There was just one small problem: Although Linksys relied on offshore contractors for most of its production, the company and its people had little, if any, experience operating a global supply network. They had no experience tailoring Linksys' products for markets outside North America. They had no experience working with distribution partners to generate demand for Linksys products. And they had no experience generating production plans that accurately responded to worldwide demand for and supply of Linksys' products.

"So when they got the order from Cisco to go global, they suddenly got a pretty glossy-eyed look," says Linksys Vice President for Worldwide Operations Mark Payne, who was one of the managers brought in to turn Linksys into a global operation.

Though Linksys was able to tap into some of Cisco's existing infrastructure for executing global transactions and physically getting product to market, the business immediately ran into big problems attempting to track global demand while balancing inventory and production schedules. Historically, Payne says, demand planning at Linksys was largely a manual process involving pencil, paper, e-mails, and phone calls. Though not the most efficient approach, it worked when the bulk of the business was flowing through a few large retailers, such as Staples and Wal-Mart.

That all changed when Linksys went global, however. Now the company was dealing with many more distributors and dealers spread across the globe. Quickly, Linksys discovered that the manual approach it had been taking to demand, inventory, and production planning didn't scale. The company was able to track only its higher-volume SKUs in each country, and it was attempting to forecast demand based on history rather than information coming from the sales force and distribution partners.
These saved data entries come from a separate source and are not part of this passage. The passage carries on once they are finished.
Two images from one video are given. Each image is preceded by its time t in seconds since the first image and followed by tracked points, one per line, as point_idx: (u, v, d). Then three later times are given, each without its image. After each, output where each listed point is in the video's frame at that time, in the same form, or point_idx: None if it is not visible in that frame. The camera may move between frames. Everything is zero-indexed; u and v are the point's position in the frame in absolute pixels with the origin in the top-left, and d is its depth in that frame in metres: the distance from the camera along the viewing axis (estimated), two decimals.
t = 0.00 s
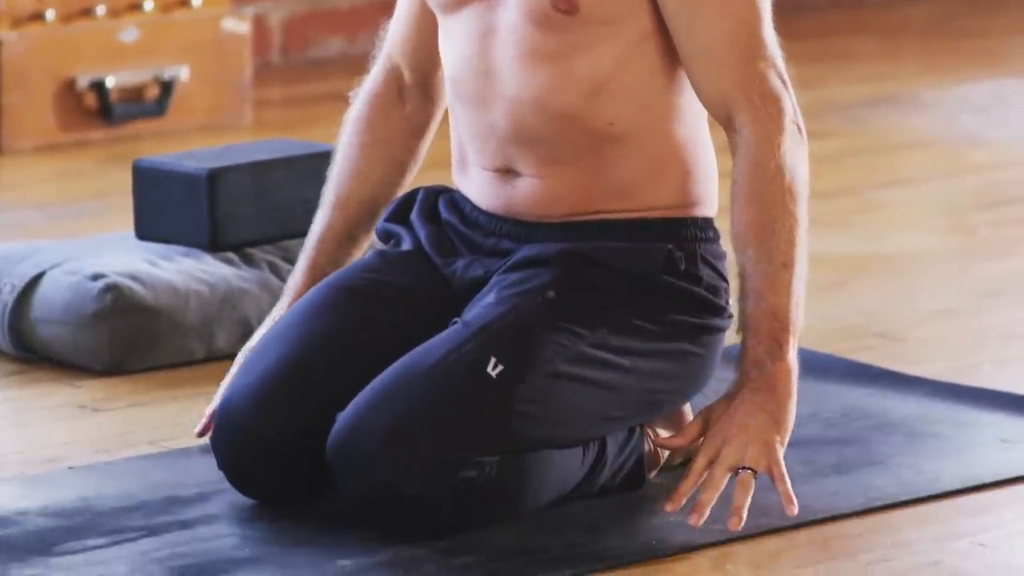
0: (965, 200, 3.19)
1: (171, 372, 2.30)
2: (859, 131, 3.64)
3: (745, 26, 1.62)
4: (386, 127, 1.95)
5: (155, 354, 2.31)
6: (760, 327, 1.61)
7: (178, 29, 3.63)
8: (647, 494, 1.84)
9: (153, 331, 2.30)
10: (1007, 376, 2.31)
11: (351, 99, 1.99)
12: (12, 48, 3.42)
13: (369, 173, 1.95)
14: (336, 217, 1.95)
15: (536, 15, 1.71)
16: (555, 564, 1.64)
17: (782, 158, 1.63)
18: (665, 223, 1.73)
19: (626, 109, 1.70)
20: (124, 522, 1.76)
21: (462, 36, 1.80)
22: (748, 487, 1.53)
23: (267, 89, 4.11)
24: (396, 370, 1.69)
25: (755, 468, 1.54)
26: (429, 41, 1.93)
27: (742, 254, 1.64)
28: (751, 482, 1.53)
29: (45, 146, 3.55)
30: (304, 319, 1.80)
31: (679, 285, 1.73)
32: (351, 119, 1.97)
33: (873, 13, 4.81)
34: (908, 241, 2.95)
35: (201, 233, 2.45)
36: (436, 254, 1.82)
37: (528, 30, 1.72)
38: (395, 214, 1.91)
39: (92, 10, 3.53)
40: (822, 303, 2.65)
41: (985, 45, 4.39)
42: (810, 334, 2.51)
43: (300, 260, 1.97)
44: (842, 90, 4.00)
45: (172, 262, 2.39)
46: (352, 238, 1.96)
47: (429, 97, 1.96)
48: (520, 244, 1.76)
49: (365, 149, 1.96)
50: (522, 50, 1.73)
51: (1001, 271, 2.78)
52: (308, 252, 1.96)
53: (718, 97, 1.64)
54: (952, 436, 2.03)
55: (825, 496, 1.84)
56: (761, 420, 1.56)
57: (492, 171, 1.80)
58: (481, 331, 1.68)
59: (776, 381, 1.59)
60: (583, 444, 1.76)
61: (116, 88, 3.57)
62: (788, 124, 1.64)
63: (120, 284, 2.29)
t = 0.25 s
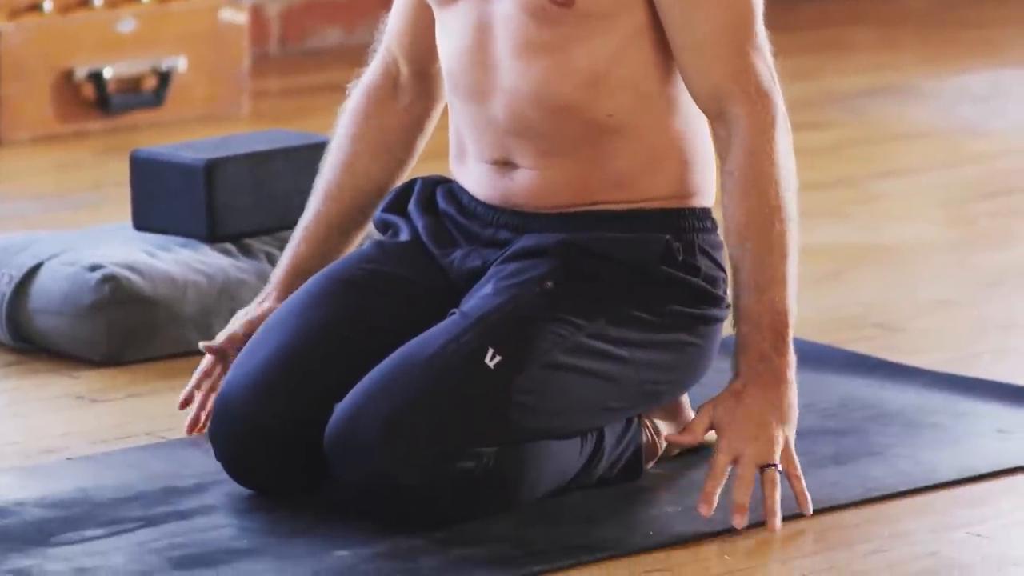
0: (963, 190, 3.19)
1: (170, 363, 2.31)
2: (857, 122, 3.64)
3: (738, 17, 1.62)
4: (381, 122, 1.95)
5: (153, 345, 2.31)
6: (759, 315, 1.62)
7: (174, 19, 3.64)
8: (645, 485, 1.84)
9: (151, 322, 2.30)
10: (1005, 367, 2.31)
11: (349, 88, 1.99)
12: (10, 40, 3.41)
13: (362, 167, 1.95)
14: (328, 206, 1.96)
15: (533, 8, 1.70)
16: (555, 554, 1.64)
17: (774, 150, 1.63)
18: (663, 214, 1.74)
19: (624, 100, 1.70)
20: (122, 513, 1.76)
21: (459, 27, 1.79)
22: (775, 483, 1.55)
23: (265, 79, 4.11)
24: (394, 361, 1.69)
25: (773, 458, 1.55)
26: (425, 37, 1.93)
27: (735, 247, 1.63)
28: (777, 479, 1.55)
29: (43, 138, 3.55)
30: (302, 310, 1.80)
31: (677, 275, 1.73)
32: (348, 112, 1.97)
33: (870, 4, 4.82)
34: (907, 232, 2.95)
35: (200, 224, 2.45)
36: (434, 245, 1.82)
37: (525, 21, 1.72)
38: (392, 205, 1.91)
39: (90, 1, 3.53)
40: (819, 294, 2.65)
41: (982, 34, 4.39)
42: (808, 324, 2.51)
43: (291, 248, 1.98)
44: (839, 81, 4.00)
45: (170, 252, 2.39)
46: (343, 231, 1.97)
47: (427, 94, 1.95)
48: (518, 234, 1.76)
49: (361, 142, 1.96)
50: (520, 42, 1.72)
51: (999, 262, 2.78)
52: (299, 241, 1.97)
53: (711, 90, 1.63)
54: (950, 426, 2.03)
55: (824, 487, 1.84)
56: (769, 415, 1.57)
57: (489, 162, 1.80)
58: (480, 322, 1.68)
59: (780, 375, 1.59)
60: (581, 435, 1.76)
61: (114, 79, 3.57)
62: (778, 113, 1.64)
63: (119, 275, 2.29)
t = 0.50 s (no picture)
0: (960, 186, 3.19)
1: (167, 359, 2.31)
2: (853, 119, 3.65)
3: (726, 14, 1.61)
4: (372, 118, 1.95)
5: (149, 341, 2.31)
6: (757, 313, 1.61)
7: (171, 14, 3.63)
8: (642, 480, 1.84)
9: (148, 318, 2.30)
10: (1002, 362, 2.31)
11: (344, 83, 1.99)
12: (6, 36, 3.40)
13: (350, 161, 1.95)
14: (313, 202, 1.95)
15: (527, 5, 1.69)
16: (551, 551, 1.64)
17: (767, 145, 1.62)
18: (659, 208, 1.74)
19: (619, 96, 1.70)
20: (118, 508, 1.76)
21: (453, 24, 1.78)
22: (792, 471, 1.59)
23: (261, 76, 4.11)
24: (387, 358, 1.69)
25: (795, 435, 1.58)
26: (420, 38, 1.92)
27: (732, 250, 1.62)
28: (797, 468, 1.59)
29: (39, 134, 3.56)
30: (296, 305, 1.80)
31: (672, 270, 1.74)
32: (340, 107, 1.97)
33: None
34: (903, 228, 2.95)
35: (197, 220, 2.44)
36: (430, 241, 1.82)
37: (518, 19, 1.71)
38: (388, 200, 1.92)
39: None
40: (816, 289, 2.65)
41: (978, 30, 4.40)
42: (804, 320, 2.51)
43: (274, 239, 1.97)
44: (836, 76, 4.00)
45: (166, 248, 2.39)
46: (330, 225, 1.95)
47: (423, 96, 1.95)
48: (514, 230, 1.76)
49: (351, 139, 1.95)
50: (513, 39, 1.72)
51: (996, 257, 2.78)
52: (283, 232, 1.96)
53: (703, 89, 1.63)
54: (947, 422, 2.03)
55: (821, 482, 1.84)
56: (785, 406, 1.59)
57: (485, 159, 1.80)
58: (476, 317, 1.68)
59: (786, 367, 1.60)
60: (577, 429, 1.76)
61: (110, 74, 3.57)
62: (769, 106, 1.63)
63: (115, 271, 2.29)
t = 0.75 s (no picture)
0: (952, 192, 3.19)
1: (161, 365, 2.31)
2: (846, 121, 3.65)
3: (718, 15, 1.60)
4: (346, 118, 1.89)
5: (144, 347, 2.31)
6: (794, 322, 1.58)
7: (165, 21, 3.66)
8: (634, 486, 1.85)
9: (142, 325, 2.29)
10: (994, 368, 2.31)
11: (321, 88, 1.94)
12: None
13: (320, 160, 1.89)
14: (280, 198, 1.88)
15: (520, 11, 1.69)
16: (546, 554, 1.64)
17: (782, 146, 1.61)
18: (652, 215, 1.74)
19: (611, 102, 1.70)
20: (112, 515, 1.76)
21: (443, 29, 1.78)
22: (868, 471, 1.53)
23: (253, 81, 4.11)
24: (380, 365, 1.69)
25: (864, 448, 1.50)
26: (404, 31, 1.87)
27: (764, 261, 1.60)
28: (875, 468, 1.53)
29: (31, 139, 3.55)
30: (289, 311, 1.80)
31: (665, 276, 1.74)
32: (315, 109, 1.91)
33: (858, 7, 4.83)
34: (895, 233, 2.96)
35: (189, 225, 2.44)
36: (422, 247, 1.82)
37: (508, 27, 1.71)
38: (380, 206, 1.92)
39: (79, 3, 3.53)
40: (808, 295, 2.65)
41: (969, 36, 4.41)
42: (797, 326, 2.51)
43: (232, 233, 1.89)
44: (828, 82, 4.01)
45: (159, 254, 2.39)
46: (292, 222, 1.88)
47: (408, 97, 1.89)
48: (506, 236, 1.77)
49: (334, 140, 1.89)
50: (505, 46, 1.71)
51: (988, 263, 2.79)
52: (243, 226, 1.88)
53: (713, 98, 1.61)
54: (940, 428, 2.03)
55: (813, 488, 1.84)
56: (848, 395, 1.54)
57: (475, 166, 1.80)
58: (469, 323, 1.68)
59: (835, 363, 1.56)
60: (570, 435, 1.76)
61: (103, 81, 3.58)
62: (778, 108, 1.62)
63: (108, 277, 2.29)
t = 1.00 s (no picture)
0: (944, 219, 3.20)
1: (152, 393, 2.30)
2: (837, 148, 3.66)
3: (720, 24, 1.58)
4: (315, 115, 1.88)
5: (134, 375, 2.30)
6: (851, 320, 1.50)
7: (156, 49, 3.67)
8: (625, 514, 1.85)
9: (132, 353, 2.29)
10: (984, 397, 2.31)
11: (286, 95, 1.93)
12: None
13: (286, 151, 1.86)
14: (243, 181, 1.84)
15: (513, 38, 1.70)
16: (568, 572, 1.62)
17: (810, 148, 1.56)
18: (645, 243, 1.75)
19: (603, 131, 1.70)
20: (104, 543, 1.76)
21: (433, 57, 1.78)
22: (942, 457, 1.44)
23: (246, 109, 4.13)
24: (373, 393, 1.69)
25: (951, 435, 1.42)
26: (389, 36, 1.88)
27: (808, 268, 1.53)
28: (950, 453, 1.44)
29: (23, 167, 3.55)
30: (281, 339, 1.80)
31: (657, 304, 1.74)
32: (281, 111, 1.90)
33: (851, 35, 4.85)
34: (885, 261, 2.97)
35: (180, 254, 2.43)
36: (414, 274, 1.82)
37: (501, 57, 1.71)
38: (372, 233, 1.92)
39: (72, 31, 3.57)
40: (800, 322, 2.65)
41: (962, 63, 4.42)
42: (789, 354, 2.51)
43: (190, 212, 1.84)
44: (820, 110, 4.02)
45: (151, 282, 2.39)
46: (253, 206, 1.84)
47: (382, 102, 1.89)
48: (498, 264, 1.77)
49: (304, 132, 1.88)
50: (496, 76, 1.72)
51: (979, 290, 2.79)
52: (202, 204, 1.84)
53: (734, 109, 1.57)
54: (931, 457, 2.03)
55: (803, 516, 1.84)
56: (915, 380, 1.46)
57: (468, 194, 1.80)
58: (460, 351, 1.68)
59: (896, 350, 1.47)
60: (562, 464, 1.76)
61: (94, 108, 3.59)
62: (801, 115, 1.58)
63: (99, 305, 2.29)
"No one gave input from the market," Payne says. "You had people in the market saying, 'Those people in corporate don't get it.' And you had people in corporate saying, 'Those people in the market don't get it.' But, guess what? They both didn't get it, because they weren't operating in a global context."

With no consistent demand planning process in place, there was no individual accountability. And the problem was exacerbated by the fact that, because many of Linksys' global sales regions were new with relatively small volumes, demand variability could be great, leading to frequent supply problems.

The result, Payne says, was that "demand planning was horrific." Plan accuracy was about 20%, and the company had record-high inventories and backlogs. Between 35% and 40% of Linksys' shipments had to be expedited by airfreight.

The company tried tweaking its planning processes. When that didn't work, Linksys brought in Payne, who had previously been involved in sales and operations planning at pre-Hewlett-Packard Compaq Computer and candy maker Mars Inc. Eighteen months ago, Payne introduced a new planning process and technology that stresses accountability and hands-on planning of each and every SKU by a small group of individuals.

Payne's system, which he calls "Make the Numbers, Don't Change the Numbers," requires individual planners to take responsibility for balancing three variables — a sales forecast, production plan, and inventory plan — on a weekly basis. Each planner has responsibility for balancing these variables on up to 500 SKUs.